- Records for processing:

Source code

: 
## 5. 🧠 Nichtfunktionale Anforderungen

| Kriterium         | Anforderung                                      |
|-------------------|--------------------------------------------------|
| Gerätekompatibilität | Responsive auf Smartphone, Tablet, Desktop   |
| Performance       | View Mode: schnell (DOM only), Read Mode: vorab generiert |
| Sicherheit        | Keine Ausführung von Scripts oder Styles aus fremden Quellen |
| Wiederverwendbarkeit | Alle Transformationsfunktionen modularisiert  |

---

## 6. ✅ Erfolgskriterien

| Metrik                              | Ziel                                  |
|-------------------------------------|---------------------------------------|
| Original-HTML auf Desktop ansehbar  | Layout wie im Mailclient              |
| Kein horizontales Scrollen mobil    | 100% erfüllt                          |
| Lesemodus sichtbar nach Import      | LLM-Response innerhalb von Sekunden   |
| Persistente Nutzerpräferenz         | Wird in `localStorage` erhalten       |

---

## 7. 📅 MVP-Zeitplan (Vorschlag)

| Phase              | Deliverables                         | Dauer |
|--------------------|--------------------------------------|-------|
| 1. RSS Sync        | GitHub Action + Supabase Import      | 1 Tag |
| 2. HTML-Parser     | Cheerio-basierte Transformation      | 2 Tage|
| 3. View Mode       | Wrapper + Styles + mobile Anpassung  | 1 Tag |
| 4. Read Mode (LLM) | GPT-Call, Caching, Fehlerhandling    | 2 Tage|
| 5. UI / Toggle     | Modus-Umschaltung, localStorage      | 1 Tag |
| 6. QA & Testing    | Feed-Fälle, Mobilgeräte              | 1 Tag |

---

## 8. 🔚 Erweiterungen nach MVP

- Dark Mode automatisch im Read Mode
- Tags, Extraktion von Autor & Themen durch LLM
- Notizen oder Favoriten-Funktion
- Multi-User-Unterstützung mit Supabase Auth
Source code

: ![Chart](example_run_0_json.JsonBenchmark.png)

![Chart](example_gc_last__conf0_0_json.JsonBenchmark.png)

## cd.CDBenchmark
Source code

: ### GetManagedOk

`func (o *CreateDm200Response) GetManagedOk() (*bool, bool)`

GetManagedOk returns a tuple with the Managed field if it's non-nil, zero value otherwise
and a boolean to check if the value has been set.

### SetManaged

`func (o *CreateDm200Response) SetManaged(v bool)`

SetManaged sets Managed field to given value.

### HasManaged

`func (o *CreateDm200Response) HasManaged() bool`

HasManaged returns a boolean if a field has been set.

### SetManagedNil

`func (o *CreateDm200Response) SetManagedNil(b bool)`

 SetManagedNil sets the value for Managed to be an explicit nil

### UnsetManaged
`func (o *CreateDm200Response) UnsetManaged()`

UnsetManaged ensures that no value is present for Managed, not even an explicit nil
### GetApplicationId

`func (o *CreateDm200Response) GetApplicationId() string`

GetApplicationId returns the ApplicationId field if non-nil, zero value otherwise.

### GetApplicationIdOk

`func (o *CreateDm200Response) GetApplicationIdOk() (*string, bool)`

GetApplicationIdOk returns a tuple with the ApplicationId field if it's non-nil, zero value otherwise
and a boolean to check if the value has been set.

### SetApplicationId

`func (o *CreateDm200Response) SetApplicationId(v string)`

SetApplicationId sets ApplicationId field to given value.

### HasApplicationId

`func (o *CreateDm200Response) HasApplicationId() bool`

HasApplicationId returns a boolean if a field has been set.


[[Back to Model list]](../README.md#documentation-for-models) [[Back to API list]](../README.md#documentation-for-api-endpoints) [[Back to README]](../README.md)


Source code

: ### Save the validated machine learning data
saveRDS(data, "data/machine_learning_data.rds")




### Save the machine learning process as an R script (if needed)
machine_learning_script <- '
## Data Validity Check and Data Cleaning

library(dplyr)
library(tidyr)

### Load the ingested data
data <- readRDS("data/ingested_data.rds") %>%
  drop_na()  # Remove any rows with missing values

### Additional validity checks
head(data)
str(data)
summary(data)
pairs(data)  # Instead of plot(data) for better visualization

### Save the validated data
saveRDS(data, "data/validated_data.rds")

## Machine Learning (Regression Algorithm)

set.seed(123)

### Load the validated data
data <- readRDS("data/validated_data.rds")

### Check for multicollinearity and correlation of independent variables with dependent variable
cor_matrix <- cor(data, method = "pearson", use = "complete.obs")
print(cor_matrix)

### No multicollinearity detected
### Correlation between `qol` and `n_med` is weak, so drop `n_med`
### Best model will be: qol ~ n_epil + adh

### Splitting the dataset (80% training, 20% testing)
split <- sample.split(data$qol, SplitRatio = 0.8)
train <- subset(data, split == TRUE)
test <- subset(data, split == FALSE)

- Aim of the exercise: Exactly as written, please reproduce the lines from the first line of the data to the line containing "vorab generiert |", inclusive, and nothing else.

- Problem solution:
Source code

: 
## 5. 🧠 Nichtfunktionale Anforderungen

| Kriterium         | Anforderung                                      |
|-------------------|--------------------------------------------------|
| Gerätekompatibilität | Responsive auf Smartphone, Tablet, Desktop   |
| Performance       | View Mode: schnell (DOM only), Read Mode: vorab generiert |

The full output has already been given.